The new class transition to linguistic, cultural, and technocratic expertise unfolded during the profound shift toward a symbolic service economy—new class ascendancy took place during the era of the dramatic decline of manufacturing and the concomitant shift of unionized labor organization primarily into the public sector—and it privileges capacities of semiotic manipulation over material production or even military prowess. Its signature contribution to foreign policy is “smart power,” a term that nobly implies that boots on the ground are dumb and that some—still elusive—strategic rhetorical eloquence will make enemies vanish without ever firing a gun, since language is its ultimate power. The corollary economic policy is negative, defined by discourses of environmentalism that imagine achieving greener national spaces by exporting dirty manufacturing and energy consumption to the developing world: not in our backyard. This is not to deny environmental concerns, but rather to recognize them as laden with implications for traditional economic sectors. Most importantly, the transition to the culture of the new class has, in complex ways, taken part in the revolution of the new technologies, with the new class at first benefiting from them, thanks to their advantaging the educated and wealthy—that social inequality known as the “digital divide.” But the new technologies, especially the new networks of communication, have undermined the former concentrations of media power and opinion-making, allowing for the emergence of new populist forces, decidedly not new class in their character and programs.

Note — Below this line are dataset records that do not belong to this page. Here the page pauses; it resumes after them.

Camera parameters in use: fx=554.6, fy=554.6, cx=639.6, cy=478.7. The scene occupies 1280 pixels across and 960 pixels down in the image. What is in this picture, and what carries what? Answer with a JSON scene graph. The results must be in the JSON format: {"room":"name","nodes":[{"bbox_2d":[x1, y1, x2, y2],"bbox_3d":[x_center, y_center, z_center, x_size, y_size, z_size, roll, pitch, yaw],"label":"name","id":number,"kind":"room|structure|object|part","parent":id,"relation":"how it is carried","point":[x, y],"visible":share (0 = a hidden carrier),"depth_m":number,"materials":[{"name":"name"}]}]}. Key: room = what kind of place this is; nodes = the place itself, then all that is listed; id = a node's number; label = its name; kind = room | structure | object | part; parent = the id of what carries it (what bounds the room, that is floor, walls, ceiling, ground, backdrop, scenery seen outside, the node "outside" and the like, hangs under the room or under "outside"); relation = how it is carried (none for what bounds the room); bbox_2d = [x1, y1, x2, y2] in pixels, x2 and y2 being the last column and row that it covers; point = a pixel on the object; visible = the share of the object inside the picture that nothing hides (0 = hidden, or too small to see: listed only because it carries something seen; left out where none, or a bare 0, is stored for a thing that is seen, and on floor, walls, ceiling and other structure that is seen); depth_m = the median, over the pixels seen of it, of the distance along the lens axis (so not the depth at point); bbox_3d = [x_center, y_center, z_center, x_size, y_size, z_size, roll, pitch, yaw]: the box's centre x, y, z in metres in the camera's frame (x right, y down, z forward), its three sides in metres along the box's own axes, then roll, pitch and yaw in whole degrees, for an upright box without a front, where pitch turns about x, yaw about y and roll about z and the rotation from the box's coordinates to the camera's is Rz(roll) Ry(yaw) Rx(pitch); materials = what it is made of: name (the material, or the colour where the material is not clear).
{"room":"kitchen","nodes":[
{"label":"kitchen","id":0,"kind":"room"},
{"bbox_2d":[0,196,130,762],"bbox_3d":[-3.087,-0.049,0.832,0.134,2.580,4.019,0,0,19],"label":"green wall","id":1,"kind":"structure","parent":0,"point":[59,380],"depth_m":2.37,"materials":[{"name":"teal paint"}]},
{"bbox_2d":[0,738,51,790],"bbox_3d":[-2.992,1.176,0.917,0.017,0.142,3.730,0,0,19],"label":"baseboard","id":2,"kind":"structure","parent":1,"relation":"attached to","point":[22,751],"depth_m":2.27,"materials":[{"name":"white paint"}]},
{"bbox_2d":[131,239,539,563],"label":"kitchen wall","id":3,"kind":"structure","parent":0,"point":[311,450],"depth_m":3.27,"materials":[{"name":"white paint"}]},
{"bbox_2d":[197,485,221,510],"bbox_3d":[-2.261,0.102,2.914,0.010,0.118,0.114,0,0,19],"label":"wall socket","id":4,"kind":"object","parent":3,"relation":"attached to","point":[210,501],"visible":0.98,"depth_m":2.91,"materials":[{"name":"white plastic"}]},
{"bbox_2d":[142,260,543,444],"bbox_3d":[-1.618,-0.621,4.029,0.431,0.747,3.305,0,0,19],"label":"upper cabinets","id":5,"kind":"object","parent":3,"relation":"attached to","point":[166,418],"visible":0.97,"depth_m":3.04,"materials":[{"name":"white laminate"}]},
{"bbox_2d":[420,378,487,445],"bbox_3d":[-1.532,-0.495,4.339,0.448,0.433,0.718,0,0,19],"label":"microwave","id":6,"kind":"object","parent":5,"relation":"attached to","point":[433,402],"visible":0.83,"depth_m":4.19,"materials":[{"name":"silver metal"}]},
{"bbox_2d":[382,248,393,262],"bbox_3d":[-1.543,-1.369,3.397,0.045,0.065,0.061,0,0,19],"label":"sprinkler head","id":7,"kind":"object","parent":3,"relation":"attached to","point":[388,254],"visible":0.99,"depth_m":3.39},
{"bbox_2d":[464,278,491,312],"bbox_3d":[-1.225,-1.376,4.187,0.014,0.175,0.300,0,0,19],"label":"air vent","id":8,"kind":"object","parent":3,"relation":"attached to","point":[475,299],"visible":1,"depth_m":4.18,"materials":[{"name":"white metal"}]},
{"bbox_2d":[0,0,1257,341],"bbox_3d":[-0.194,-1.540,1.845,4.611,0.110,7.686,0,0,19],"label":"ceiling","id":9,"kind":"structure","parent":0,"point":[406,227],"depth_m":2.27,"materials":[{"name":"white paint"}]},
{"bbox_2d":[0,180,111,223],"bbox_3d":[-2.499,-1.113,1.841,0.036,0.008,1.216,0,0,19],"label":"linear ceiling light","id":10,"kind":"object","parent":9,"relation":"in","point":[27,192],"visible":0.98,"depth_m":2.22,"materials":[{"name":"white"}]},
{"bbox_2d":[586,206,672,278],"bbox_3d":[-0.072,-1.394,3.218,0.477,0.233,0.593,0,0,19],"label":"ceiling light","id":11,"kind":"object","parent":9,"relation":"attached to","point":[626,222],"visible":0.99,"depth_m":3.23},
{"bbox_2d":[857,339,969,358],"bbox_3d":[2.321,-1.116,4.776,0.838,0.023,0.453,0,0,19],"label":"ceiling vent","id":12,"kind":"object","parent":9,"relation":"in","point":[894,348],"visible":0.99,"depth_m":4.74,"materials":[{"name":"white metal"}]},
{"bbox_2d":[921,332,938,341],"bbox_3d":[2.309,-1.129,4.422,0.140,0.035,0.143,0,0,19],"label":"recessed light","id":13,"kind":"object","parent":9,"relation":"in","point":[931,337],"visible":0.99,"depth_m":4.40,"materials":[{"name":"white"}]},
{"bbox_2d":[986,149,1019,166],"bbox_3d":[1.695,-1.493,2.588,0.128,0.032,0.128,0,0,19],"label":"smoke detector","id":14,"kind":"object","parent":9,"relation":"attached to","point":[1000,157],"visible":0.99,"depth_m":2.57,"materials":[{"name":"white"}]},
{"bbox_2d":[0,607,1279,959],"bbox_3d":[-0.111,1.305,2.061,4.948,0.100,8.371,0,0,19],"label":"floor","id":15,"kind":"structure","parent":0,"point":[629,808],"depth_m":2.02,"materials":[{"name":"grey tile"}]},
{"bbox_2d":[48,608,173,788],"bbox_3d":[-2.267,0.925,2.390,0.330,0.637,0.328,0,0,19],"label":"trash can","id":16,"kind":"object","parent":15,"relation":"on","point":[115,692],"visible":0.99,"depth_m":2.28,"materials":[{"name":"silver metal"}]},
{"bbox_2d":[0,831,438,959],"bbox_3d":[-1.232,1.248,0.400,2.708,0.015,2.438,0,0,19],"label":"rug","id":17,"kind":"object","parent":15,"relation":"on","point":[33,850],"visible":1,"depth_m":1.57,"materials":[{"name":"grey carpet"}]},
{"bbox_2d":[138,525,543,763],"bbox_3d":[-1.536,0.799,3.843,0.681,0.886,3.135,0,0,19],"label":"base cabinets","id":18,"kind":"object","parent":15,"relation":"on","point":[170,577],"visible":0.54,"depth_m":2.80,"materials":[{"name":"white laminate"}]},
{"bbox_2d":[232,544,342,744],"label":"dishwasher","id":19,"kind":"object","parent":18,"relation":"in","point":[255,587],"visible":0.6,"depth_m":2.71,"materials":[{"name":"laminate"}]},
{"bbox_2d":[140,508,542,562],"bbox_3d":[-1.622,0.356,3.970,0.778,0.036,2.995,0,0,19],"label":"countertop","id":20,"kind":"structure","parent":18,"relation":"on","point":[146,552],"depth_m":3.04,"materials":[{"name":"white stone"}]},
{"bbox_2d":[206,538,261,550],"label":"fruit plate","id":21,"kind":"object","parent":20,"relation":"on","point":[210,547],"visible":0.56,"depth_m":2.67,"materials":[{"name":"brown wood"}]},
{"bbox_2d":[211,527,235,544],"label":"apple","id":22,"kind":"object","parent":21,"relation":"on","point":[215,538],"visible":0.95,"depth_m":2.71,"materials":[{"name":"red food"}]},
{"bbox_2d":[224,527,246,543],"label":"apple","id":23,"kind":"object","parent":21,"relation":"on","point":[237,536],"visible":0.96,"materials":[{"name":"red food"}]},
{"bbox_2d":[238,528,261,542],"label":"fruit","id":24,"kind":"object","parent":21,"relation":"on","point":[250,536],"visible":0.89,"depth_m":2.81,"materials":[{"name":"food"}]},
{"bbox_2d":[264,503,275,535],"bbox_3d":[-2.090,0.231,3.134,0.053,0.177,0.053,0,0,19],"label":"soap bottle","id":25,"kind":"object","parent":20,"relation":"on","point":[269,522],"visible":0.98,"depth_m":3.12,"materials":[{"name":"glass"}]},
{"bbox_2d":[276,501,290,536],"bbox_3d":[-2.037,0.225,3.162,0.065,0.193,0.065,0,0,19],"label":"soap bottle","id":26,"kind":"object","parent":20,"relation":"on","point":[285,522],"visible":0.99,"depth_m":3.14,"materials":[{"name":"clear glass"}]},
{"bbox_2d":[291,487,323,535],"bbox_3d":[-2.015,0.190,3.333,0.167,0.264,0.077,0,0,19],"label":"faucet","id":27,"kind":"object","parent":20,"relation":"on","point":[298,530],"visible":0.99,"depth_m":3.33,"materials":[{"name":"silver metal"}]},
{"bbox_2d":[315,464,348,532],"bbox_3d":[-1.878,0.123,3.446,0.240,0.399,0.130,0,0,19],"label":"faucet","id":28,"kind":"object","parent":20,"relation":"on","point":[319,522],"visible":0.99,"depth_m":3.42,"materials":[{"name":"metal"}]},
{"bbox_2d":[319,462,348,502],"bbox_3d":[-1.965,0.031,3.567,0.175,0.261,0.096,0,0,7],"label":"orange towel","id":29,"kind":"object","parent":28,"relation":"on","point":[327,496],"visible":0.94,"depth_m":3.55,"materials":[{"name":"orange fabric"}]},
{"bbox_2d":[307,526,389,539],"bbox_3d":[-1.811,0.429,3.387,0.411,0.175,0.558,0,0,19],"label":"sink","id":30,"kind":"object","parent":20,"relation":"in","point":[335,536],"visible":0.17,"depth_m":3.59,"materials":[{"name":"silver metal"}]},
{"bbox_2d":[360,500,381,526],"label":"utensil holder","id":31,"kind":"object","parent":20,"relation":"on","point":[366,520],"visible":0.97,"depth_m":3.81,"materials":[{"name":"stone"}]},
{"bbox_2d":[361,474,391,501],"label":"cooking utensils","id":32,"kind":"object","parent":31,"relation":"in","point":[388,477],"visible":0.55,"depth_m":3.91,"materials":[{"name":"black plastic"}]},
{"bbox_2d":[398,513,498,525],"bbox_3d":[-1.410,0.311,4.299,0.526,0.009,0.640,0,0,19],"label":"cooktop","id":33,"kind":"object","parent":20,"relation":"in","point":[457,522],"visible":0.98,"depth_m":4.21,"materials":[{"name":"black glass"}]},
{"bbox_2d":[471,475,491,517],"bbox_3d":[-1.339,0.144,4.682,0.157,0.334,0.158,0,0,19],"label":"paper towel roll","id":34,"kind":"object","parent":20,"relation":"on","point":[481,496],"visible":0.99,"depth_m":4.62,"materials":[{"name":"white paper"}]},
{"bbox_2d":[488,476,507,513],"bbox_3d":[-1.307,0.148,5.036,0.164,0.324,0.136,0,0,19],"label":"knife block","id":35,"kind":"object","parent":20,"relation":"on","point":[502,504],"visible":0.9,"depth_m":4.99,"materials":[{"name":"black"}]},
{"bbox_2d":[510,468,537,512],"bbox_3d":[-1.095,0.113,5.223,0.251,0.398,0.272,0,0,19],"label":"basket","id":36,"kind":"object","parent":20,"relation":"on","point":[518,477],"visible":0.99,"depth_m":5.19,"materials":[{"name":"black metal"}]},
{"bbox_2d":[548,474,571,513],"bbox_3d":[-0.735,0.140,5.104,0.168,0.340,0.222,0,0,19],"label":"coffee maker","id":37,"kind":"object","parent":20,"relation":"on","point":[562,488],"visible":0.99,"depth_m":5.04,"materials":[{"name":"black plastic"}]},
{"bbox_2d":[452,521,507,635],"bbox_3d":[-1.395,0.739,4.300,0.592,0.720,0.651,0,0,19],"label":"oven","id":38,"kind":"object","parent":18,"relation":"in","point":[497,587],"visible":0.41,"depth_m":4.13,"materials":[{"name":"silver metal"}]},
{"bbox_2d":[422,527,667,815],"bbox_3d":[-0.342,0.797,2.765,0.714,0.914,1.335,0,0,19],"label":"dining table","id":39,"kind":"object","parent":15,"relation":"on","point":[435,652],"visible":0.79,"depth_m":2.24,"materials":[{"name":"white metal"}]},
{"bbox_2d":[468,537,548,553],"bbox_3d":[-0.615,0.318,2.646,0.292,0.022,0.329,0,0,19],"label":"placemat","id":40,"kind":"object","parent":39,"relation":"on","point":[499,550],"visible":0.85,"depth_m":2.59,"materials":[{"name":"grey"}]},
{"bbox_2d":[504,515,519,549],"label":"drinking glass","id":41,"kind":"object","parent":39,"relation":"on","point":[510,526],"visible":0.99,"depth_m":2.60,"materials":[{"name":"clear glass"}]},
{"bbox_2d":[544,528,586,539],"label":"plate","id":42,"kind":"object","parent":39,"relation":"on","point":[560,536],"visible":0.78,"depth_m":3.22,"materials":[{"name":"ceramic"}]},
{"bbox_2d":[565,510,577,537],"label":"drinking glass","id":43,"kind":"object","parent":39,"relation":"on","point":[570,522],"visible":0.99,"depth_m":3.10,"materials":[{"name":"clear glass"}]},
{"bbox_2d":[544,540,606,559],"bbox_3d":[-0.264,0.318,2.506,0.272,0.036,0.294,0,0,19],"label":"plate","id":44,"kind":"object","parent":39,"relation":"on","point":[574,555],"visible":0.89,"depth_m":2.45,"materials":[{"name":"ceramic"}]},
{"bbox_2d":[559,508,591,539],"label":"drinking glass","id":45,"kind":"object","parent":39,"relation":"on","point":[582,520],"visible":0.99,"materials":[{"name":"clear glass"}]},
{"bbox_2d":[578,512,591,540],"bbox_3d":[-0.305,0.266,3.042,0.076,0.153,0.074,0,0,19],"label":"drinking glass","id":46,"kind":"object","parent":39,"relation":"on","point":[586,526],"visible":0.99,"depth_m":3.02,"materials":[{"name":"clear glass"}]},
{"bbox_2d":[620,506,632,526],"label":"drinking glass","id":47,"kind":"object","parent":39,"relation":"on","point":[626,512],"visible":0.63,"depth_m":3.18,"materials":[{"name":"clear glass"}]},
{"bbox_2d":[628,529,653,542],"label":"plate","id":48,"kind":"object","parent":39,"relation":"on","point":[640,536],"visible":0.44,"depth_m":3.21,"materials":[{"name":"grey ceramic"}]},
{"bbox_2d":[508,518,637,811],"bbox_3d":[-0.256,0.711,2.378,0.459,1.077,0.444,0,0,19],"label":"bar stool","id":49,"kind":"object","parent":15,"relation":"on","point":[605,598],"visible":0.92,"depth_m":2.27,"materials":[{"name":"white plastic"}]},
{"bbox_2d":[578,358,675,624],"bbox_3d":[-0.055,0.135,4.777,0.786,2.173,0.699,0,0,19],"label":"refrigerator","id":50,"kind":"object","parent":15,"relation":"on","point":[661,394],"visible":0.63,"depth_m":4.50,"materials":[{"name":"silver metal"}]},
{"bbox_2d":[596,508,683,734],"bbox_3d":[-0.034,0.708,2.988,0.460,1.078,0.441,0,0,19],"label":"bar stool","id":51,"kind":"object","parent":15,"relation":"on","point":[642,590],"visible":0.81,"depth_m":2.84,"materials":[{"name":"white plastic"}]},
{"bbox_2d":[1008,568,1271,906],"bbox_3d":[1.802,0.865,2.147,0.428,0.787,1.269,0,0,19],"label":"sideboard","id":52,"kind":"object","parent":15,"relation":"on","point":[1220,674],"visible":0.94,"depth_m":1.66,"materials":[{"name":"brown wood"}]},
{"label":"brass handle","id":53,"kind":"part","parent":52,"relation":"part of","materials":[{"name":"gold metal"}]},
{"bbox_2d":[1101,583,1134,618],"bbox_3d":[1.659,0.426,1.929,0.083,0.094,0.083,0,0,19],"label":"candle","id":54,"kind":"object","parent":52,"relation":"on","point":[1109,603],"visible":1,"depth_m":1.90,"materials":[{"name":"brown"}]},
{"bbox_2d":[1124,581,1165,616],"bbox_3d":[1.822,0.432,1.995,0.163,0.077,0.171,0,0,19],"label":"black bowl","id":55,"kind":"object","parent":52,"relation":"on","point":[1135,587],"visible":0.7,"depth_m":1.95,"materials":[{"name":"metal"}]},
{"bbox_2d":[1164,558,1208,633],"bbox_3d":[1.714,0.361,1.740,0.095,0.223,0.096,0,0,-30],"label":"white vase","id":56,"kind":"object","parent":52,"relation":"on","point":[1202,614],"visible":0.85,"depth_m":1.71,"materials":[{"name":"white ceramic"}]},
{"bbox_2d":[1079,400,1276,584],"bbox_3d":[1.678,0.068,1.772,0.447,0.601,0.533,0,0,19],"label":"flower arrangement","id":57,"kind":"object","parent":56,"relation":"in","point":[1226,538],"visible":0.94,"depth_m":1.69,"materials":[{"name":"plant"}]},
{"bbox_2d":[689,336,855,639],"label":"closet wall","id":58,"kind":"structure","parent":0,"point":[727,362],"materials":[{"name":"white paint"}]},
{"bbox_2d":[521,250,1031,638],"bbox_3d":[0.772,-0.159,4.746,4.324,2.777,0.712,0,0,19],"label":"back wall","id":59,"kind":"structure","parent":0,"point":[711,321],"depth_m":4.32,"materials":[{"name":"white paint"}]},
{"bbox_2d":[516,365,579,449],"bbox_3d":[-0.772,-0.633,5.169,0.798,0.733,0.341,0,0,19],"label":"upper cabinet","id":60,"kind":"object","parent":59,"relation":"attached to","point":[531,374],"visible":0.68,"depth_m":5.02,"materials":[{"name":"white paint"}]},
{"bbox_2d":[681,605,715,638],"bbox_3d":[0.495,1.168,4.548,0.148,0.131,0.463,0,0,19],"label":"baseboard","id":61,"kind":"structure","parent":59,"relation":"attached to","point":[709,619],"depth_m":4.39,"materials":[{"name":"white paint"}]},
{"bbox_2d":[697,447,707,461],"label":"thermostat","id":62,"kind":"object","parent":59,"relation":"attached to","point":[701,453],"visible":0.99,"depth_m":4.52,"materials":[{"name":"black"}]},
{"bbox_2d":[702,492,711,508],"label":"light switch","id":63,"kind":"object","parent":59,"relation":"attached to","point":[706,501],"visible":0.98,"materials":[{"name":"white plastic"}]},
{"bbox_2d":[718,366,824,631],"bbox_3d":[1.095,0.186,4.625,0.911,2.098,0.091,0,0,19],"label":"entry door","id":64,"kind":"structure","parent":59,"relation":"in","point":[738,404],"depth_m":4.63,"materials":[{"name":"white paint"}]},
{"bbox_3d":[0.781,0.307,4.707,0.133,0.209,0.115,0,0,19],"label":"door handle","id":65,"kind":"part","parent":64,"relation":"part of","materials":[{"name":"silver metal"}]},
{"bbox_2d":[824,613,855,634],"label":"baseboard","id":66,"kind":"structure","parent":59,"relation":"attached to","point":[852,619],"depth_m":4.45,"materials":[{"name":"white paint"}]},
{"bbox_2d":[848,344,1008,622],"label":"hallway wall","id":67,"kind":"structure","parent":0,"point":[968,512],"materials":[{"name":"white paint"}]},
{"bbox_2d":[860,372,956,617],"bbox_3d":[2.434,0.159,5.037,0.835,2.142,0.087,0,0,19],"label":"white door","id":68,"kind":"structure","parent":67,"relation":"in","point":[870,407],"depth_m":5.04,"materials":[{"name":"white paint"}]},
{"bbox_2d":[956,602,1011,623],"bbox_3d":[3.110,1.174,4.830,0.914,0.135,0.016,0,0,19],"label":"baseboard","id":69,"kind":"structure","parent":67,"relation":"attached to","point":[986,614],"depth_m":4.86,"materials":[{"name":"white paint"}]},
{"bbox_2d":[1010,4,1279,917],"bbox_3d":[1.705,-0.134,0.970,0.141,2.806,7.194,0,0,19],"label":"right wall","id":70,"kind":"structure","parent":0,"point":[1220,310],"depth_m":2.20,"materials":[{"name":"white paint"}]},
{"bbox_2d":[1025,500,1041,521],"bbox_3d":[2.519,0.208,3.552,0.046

As contemporary as these developments may seem, it is equally important to recognize how traditional, indeed classical, is the question that lurks inside the problem of the new class: intellectuals and power, enlightenment and politics, conceptual thinking and lived life. From one point of view, the rise of the new class involves the priority of thinking—not any thinking, however, but a technocratically foreshortened, instrumentalist, and administrative thinking—over the lifeworld of everyday interactions, communities, and traditions, and the orders of human nature. It is the assertion of the primacy of logic against the complexity of living, and it runs the risk therefore of collapsing either into an irrelevant ineffectiveness, an idealism incapable of grasping the real, or a destructiveness, when it tries to refashion ways of life into its own invented programs. Human communities frequently show resilience and creativity, and they can survive more than one expects; but those existential resources are not infinite, and aggressive programs of social engineering can eventually destroy the patterns of living, the structures of meaning—the families, communities, faiths, nations, cultures, traditions—when they try to control them. Dismantling those patterns of familiarity leaves a world less familiar—not more open and freer, as modernists believed, but colder and less welcoming, perhaps the real new class agenda. It lays claim to a higher morality; it wants to make the world better; it wants to make us better, but it may only make us more alone.